NASA's ER-2 Earth Resources aircraft No. 806 will be flying high-altitude missions over Greenland this spring to validate the accuracy of the newly developed Multiple Altimeter Beam Experiment Lidar. (NASA / Tony Landis)
A NASA ER-2 Earth Resources aircraft based at NASA's Dryden Aircraft Operations Facility in Palmdale, Calif., will be flying a number of high-altitude missions over five weeks this spring to validate the accuracy of a new laser altimeter.
The high-flying ER-2 is scheduled to depart Palmdale on March 22 for a deployment base in Keflavik, Iceland, to test Goddard's Multiple Altimeter Beam Experiment Lidar, or MABEL, that simulates a similar instrument planned for NASA's IceSat-2 environmental satellite scheduled for launch in 2016.

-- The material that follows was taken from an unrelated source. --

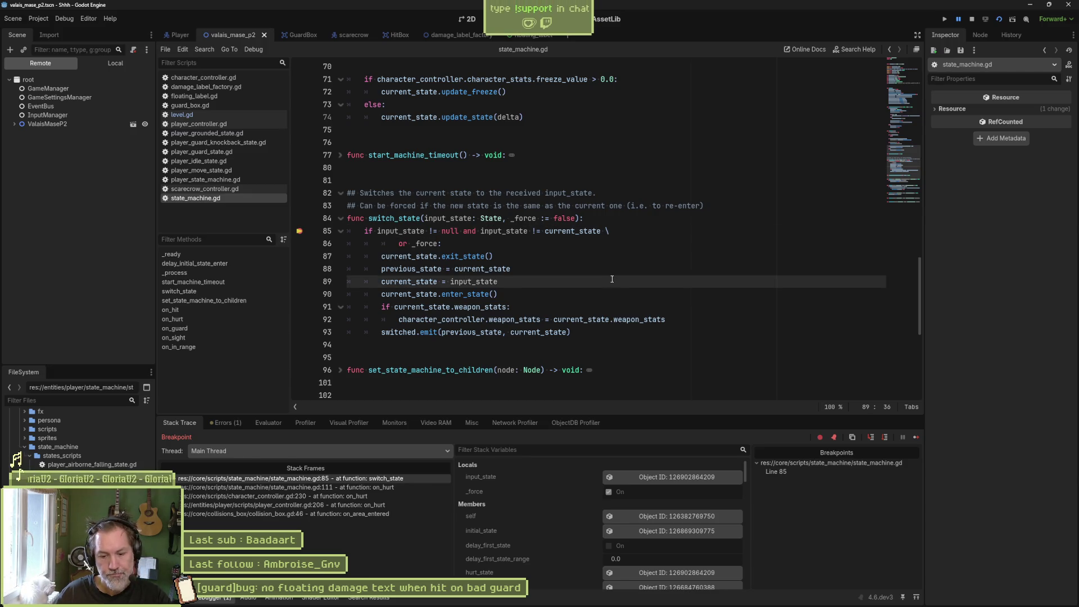
{"action": "key", "text": "F10"}
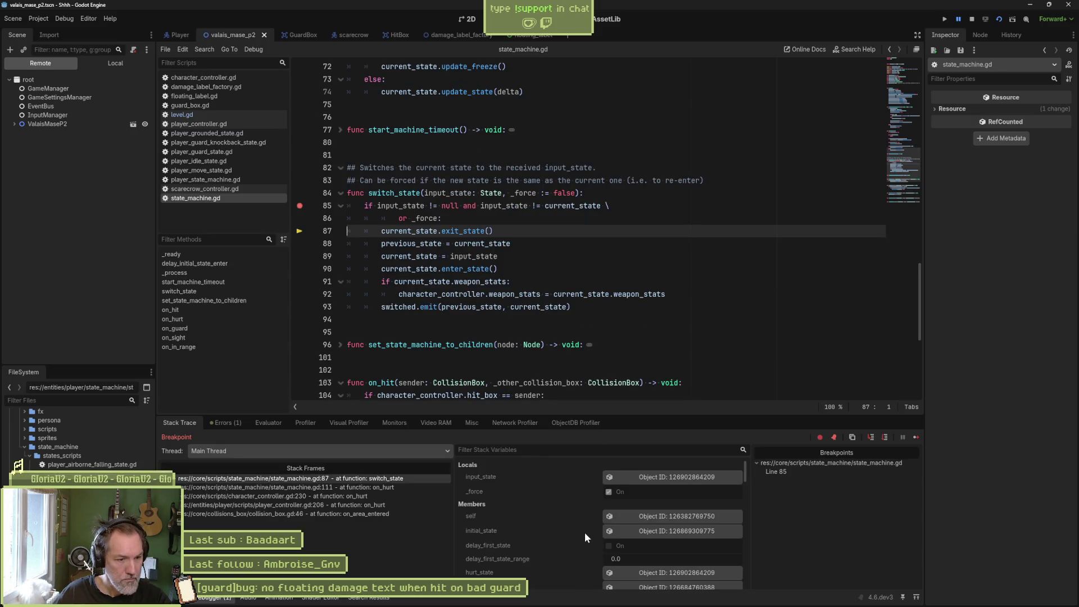
Inspect the current_state object's properties in the debugger.
{"action": "scroll", "coordinate": [577, 542], "scroll_direction": "down", "scroll_amount": 2}
{"action": "scroll", "coordinate": [577, 542], "scroll_direction": "down", "scroll_amount": 1}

Although not directly connected to the Spring 2012 Operation IceBridge Arctic polar ice survey, the ER-2 flights will be conducted concurrently with many of the same flight tracks being flown by IceBridge mission aircraft.

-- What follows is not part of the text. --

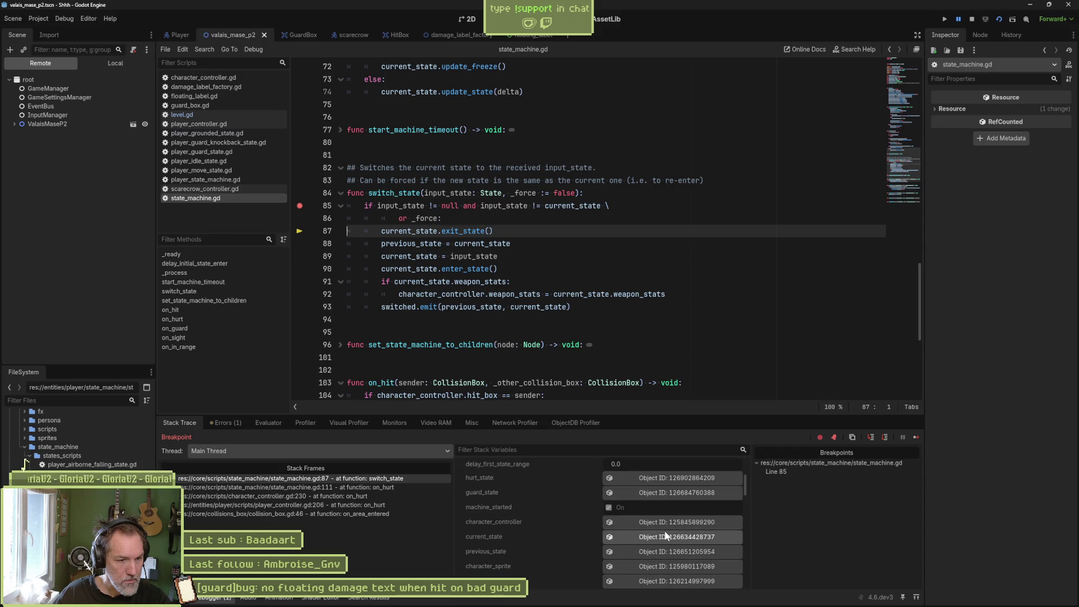
{"action": "left_click", "coordinate": [685, 535]}
{"action": "scroll", "coordinate": [997, 327], "scroll_direction": "down", "scroll_amount": 5}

Operation IceBridge, conducted in the Arctic in March and April and the Antarctic during October and November, is the largest survey of Earth's polar ice ever flown. Although not participating in the Arctic study this spring, NASA's DC-8 flying science laboratory, also based in Palmdale, participates annually in the Antarctic study and has participated in the Arctic study in past years.